Apple and its chief executive Tim Apple have been focusing on user privacy and security to differentiate their products from the competition. The iPhones are among the most secure smartphones available to consumers, but hackers always seem to find exploits in Apple’s secure systems. According to a months-long investigation conducted by Motherboard, hackers and security researchers have been using stolen prototype iPhones to look into Apple’s most sensitive code. But how do they get their hands on the prototypes?
Apple, were you aware of this?
Apple’s smartphones feature a Secure Enclave Processor (SEP) for deep, hardware-level cryptographic processing to keep your data secure. If you have the consumer version (also called ‘production fused’ version) of an iPhone, it’s nearly impossible for you to gain access to the Secure Enclave Processor.
But the prototype iPhones (also called ‘Dev-fused’ devices) have many security features disabled. Hackers and security researchers who manage to get their hands on the dev-fused iPhones could easily look in Apple’s security code and expose vulnerabilities on the SEP, which was designed to keep your iPhone safe.
Very few people have heard of the dev-fused iPhones because they are not intended to leave Apple’s production pipeline. However, Motherboard found that these prototype iPhones are sold in the gray market.
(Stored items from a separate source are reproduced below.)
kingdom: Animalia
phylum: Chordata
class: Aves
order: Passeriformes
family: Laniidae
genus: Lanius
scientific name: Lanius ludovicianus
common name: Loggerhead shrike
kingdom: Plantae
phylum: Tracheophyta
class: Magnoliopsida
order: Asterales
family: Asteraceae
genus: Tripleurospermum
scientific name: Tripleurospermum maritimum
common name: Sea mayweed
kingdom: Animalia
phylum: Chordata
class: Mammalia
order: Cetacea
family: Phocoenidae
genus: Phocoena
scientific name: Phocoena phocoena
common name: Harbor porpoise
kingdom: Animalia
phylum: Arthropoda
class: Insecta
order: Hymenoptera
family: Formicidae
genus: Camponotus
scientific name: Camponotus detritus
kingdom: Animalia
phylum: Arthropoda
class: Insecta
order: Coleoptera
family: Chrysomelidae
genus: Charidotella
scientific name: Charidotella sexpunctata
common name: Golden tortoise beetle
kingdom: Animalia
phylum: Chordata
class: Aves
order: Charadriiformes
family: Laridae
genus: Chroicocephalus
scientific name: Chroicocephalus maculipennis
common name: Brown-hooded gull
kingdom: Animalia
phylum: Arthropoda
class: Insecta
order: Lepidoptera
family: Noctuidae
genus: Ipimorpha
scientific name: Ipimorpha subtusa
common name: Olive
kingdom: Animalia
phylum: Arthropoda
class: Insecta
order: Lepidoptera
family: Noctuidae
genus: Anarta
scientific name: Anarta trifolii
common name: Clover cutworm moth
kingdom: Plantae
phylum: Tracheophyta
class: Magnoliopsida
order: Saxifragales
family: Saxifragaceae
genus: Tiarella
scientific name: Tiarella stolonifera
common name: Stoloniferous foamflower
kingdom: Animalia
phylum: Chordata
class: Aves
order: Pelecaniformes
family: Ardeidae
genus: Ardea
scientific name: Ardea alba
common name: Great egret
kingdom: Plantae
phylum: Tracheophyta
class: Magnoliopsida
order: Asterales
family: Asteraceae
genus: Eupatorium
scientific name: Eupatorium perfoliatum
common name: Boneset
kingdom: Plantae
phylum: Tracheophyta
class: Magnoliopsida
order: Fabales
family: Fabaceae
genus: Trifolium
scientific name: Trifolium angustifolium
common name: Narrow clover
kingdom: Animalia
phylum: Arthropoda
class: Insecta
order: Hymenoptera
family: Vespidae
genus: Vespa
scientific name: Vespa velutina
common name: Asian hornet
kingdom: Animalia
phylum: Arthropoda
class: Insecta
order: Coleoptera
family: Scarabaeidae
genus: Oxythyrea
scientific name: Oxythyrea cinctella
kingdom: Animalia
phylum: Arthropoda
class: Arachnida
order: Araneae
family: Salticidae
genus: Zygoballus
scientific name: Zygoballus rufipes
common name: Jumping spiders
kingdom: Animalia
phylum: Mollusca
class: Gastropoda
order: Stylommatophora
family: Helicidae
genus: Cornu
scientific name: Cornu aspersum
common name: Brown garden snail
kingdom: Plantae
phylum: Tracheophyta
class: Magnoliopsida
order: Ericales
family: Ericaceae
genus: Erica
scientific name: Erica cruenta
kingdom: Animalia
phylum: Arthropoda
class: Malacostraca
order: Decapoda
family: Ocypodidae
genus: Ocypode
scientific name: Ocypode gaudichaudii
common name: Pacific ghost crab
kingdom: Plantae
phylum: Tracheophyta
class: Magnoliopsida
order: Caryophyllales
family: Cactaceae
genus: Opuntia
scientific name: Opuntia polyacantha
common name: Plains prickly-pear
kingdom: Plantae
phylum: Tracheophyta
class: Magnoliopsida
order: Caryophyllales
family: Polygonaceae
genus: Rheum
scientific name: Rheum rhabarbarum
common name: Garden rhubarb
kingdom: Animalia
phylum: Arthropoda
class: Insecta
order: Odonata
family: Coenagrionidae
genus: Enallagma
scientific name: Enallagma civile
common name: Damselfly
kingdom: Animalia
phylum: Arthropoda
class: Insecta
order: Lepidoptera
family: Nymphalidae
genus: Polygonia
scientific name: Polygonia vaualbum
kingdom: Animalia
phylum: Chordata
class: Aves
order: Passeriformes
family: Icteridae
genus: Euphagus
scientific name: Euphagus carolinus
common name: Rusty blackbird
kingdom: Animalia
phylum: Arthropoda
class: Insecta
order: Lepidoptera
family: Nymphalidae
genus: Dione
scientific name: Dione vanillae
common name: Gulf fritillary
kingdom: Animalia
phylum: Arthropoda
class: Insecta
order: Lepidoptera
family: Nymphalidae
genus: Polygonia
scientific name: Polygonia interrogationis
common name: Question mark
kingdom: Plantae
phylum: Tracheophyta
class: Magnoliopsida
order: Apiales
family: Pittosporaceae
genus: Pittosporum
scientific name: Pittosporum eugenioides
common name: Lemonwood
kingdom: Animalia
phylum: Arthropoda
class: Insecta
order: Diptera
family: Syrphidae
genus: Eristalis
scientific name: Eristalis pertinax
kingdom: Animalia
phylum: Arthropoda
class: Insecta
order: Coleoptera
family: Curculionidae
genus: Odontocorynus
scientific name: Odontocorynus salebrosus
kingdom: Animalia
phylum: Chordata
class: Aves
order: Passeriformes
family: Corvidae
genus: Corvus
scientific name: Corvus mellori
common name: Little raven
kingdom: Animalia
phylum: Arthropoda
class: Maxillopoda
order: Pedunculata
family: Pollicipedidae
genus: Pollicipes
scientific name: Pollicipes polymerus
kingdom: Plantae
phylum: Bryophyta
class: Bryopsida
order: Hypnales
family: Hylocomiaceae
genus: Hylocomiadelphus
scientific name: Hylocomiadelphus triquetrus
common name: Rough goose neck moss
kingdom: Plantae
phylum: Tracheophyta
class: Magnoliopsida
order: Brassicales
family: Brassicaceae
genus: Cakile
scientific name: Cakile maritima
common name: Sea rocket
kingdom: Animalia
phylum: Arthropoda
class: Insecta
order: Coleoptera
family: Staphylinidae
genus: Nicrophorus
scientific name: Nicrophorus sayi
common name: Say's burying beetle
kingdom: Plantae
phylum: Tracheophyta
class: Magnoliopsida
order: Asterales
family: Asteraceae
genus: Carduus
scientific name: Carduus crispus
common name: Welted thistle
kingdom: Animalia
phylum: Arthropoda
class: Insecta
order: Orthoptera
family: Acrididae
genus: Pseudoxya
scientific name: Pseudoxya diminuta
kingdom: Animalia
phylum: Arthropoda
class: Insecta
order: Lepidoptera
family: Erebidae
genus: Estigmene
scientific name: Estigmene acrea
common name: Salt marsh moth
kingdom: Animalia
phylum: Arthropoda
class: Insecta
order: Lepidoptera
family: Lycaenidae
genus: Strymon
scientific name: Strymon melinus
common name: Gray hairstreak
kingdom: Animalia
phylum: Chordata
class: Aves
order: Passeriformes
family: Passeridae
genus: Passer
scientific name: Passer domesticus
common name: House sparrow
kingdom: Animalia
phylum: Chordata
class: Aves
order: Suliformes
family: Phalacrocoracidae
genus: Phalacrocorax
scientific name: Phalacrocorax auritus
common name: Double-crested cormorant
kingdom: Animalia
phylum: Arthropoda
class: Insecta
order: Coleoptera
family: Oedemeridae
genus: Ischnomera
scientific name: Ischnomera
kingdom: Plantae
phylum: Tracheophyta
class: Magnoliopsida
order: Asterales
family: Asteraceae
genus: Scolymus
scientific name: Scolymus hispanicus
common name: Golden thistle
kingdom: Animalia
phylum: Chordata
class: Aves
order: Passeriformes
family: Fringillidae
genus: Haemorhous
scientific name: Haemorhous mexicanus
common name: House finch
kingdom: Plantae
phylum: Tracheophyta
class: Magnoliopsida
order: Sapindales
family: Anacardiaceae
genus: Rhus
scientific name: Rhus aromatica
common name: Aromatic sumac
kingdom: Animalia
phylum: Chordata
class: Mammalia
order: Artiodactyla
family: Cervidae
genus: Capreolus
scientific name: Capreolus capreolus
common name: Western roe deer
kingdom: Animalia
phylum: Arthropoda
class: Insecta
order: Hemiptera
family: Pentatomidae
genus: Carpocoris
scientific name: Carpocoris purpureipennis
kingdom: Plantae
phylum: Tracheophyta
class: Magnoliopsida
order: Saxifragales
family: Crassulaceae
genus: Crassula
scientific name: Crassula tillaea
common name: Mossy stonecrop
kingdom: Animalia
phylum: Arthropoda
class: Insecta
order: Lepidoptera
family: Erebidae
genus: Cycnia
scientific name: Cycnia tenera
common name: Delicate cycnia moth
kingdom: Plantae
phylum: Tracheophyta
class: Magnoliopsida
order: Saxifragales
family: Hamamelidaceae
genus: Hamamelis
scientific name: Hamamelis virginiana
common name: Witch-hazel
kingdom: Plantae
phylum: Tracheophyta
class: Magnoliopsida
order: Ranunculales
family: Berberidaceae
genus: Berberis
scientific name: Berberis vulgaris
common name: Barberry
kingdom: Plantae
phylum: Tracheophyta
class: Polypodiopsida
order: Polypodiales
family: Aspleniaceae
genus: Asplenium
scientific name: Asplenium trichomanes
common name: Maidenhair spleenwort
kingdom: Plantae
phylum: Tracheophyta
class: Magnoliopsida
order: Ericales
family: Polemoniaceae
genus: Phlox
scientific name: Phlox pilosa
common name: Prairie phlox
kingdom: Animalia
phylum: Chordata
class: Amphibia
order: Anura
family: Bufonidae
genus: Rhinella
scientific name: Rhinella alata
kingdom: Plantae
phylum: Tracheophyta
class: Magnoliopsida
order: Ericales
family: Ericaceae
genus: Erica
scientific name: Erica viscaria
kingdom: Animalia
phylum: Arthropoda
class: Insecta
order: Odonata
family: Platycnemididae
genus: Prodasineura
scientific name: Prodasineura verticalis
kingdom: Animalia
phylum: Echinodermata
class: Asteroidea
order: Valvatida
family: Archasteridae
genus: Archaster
They have become “one of the most important tools for the best iOS hackers in the world.” Back in 2016, security researcher Matthew Solnik had used the dev-fused iPhones to extract and study the Secure Enclave Processor (SEP) software.
The ‘dev-fused’ prototype iPhones are created for internal use at Apple, but they are also ending up in the unintended hands. According to Motherboard, these are the devices that haven’t finished the production process or have been reverted to the development state, and they have most of the security features disabled. So, researchers can easily obtain root access.
The prototype iPhones are sold by smugglers and middlemen for thousands of dollars to hackers and security researchers, who study the devices to develop a hack for the consumer version of iPhones that hundreds of millions of people use. The dev-fused devices are also used by high-profile firms that provide security services to law enforcement agencies and governments. Back in 2016, the FBI paid $1 million to an unknown firm to unlock a San Bernardino shooter’s iPhone.
How much do the prototype iPhones cost?
Depending on the model, the dev-fused iPhones could cost up to $20,000 in the Chinese gray market. A dev-fused iPhone 6 costs $1,300, an iPhone 8 Plus sells for as high as $5,000, an iPhone X can be had for just $1,800, while the iPhone XR costs $20,000. You can also buy the dev-fused iPads and iPods in the Chinese gray market.
The dev-fused iPhones look similar to the consumer version but they are unlike the consumer iPhone. They run the SwitchBoard software, which is Apple’s internal software for debugging. The devices can run only apps available on SwitchBoard. Hackers have to connect the prototype iPhones to a Mac using Apple’s Kanzi cable to gain root access to the phone. They can also access the Secure Enclave Processor (SEP) core.
The revelation could be a big blow to Apple because it will not only affect consumers but also its reputation. The Cupertino company has been focusing on services such as iCloud, Apple Music, Apple Pay, and the upcoming TV service. And Apple charges ridiculously high fees for its services. Its services business has an eye-popping gross margin of 63%.
Motherboard’s report comes at a time when Apple has partnered with Goldman Sachs to launch a credit card. According to the Wall Street Journal, the credit card will focus on Apple Pay and offer deep integration with iOS. It is expected to launch by the end of this year. Goldman Sachs is said to be investing $200 million to build the IT infrastructure and the support team to handle transactions.